I am a standardized patient — someone who portrays patients or sometimes, a parent, to work with doctors and give them practice communicating sensitive and complex diagnosis.
One morning a few weeks ago, I sat in the conference room waiting for the young doctor to talk to me about my “son.” With his bright blue eyes open wide, he said: “I’m sorry — his chemo isn’t working. We’re going to have to switch gears here.”
My character braced for the worst. As it was delivered I could barely make out the words.
I focused on his shoes, the dark blue weave of nylon, the patterns. Anything to block out the words he was saying, even for just a moment.
In my case, I was just role playing — but the scenario is real.
“What can we do?” I asked. Calmly, carefully, he discussed switching chemo medicines and then mentioned a bone marrow transplant.
My character took a moment to absorb the news of a son’s relapse with leukemia. I asked about the bone marrow transplant.
“Michael” had been diagnosed about a month ago but he had been responding quite well to treatment. He was looking healthy again and eager to get back to school and to start soccer, I explained.
The doctor slowly explained that while the leukemia treatments carry a risk, a bone marrow transplant contains its own set of risks. But in my case, it was one of the few options left.
As my character wept and hoped that the data base contained a bone marrow donor match, I began thinking about donors. Who were these bone marrow donors and how did they get into the registry? Although I have given blood and am proud to have “organ donor” stamped on my driver’s license, I just wasn’t familiar with the bone marrow donor pool or its requirements.
After the session, I went home to look online for more information about the transplant procedure. My search led me to the Be the Match Registry.
Be the Match is the largest bone marrow registry in the world with more than 10 million members. I went through page after page of information, learning about the requirements and expectations of the program.
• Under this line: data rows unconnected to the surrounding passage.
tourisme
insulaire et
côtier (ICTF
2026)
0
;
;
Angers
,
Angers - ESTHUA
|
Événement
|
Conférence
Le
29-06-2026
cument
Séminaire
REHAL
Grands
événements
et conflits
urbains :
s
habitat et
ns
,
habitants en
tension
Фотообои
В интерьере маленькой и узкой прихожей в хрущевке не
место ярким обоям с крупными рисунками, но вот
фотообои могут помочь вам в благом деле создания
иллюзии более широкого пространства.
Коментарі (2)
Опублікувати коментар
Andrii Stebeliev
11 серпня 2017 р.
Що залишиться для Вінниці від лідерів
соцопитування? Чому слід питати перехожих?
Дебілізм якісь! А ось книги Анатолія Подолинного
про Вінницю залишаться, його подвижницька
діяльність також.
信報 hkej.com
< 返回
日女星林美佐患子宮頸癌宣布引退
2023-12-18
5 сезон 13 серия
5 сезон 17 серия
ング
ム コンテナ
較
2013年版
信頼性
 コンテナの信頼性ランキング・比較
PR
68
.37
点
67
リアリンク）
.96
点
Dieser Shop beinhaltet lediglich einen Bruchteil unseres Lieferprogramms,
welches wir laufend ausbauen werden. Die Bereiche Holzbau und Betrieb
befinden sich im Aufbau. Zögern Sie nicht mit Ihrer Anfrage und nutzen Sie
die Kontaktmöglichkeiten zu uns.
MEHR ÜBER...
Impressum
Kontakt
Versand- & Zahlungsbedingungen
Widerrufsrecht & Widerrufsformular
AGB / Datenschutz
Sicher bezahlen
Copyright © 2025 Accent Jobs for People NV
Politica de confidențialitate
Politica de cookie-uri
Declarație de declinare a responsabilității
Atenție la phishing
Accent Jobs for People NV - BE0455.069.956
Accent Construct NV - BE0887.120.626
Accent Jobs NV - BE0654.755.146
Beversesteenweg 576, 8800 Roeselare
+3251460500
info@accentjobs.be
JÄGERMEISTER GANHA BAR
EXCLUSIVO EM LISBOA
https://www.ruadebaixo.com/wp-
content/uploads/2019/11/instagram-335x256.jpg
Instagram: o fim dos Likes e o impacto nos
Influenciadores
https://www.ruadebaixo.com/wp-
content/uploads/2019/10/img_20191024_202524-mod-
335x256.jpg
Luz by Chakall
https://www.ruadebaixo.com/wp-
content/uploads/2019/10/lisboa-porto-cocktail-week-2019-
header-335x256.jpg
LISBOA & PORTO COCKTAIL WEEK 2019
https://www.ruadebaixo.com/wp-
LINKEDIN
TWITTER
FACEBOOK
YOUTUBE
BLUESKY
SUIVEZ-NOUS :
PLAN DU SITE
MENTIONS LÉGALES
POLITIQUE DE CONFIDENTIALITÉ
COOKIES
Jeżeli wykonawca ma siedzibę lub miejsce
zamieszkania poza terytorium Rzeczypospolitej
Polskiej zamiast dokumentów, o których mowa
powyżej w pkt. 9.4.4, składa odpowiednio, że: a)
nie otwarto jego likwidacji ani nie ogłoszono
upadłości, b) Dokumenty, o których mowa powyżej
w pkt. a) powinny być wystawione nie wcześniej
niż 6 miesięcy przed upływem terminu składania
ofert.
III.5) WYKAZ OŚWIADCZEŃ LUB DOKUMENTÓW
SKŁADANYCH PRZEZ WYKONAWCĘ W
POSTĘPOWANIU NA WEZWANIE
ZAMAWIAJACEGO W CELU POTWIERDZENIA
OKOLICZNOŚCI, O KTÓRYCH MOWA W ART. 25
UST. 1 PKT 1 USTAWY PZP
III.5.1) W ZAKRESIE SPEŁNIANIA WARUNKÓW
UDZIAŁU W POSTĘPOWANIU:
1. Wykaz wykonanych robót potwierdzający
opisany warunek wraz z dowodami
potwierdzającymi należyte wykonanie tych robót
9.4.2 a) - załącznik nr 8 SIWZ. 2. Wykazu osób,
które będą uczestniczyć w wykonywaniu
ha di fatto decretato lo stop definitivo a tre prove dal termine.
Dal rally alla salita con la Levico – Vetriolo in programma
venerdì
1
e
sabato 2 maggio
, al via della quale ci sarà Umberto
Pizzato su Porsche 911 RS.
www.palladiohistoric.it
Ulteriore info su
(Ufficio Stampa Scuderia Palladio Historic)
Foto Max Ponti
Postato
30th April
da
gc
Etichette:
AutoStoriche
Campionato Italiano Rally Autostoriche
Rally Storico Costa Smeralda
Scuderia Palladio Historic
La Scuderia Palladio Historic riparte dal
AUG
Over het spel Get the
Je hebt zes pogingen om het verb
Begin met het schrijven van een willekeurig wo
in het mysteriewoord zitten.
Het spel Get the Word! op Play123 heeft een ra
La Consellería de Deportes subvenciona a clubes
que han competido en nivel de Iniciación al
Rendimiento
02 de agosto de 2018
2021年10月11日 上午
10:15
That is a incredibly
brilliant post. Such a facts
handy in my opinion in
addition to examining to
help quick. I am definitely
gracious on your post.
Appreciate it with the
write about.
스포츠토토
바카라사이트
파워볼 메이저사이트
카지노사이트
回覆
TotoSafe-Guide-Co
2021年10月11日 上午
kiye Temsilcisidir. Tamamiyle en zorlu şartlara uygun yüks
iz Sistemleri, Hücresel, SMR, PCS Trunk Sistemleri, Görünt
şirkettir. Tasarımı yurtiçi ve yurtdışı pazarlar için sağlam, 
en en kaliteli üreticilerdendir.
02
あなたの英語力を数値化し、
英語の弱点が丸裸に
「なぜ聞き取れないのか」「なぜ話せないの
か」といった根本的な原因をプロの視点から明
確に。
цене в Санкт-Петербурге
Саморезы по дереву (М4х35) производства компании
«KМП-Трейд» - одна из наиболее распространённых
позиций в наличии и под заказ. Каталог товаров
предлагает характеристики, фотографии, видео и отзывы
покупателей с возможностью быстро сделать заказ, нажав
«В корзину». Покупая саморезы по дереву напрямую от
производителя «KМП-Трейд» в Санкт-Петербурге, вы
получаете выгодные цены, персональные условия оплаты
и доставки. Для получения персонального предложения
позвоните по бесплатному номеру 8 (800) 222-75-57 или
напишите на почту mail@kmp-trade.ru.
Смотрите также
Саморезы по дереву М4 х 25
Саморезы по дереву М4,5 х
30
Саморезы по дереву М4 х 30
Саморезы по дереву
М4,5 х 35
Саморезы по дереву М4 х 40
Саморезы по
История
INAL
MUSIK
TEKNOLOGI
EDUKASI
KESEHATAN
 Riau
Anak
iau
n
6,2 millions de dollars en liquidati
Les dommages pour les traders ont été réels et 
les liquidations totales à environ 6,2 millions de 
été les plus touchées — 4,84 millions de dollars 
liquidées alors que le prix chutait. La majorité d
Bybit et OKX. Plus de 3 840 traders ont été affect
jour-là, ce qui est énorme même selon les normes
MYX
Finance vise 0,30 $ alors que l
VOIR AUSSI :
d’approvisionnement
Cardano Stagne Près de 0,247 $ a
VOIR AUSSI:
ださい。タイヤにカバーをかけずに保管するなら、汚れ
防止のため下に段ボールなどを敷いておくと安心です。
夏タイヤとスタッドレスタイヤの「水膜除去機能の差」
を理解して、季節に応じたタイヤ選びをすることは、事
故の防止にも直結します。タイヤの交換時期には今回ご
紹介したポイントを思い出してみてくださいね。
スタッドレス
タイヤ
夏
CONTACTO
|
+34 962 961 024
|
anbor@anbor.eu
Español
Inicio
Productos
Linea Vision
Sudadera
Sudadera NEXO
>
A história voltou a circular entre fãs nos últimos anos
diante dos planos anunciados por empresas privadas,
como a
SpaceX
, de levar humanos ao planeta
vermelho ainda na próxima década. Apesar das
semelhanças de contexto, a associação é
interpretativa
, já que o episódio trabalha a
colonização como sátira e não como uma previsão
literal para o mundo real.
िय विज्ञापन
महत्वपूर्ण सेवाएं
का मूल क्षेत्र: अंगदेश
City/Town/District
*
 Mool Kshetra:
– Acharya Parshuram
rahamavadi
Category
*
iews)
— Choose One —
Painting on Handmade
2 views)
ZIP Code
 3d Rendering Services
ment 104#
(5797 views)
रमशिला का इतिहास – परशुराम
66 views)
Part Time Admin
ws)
You must be age 18 to 60, have no history of hepatitis, heart disease, cancer or AIDS. When you join the registry on line as I did, you will receive a registration kit in the mail to collect a swab of cheek cells from your mouth.
They will tissue type the sample that you send them and use the results to match you to patients. If and when a match is found, more tests will be required.
It was clear that even if I applied to be a donor and went through the process of being in the registry, if a match were found I could still change my mind and reconsider going through the process.
The bone marrow transplant procedure sounded a bit painful and time consuming, but I kept feeling the stab I felt when the doctor told my character that a transplant might be our only hope for her son. All I needed to do was picture my own son in that situation and imagine what I would give to find a donor match.
I mentioned the topic at a meeting the next night and was impressed to learn that my friend Debi had been a stem cell donor, which is a similar process. Her experience had been difficult, possibly more than the guidelines had expressed in the materials I’d read.
She experienced flu-like symptoms for days and had to have someone help care for her during the process. She wanted to make sure I had my eyes open to the serious realities of the procedure.
I appreciated hearing from someone who had gone through something similar but I wasn’t deterred. I was still haunted by the desperate hope that there would be a bone marrow donor for “Michael.”
The odds of being a compatible match to an unrelated marrow donor are from one in 20,000 to one in 100,000. Only one in every 540 members of Be the Match Registry in the United States will go on to donate bone marrow or peripheral blood stem cells to a patient.
The doctor that day did a wonderful job explaining blood cancer and the treatment options. He also unknowingly inspired me to join the Be the Match registry. The registry’s success depends on a large number of volunteer donors. The more people who register, the better the odds that a match will be found.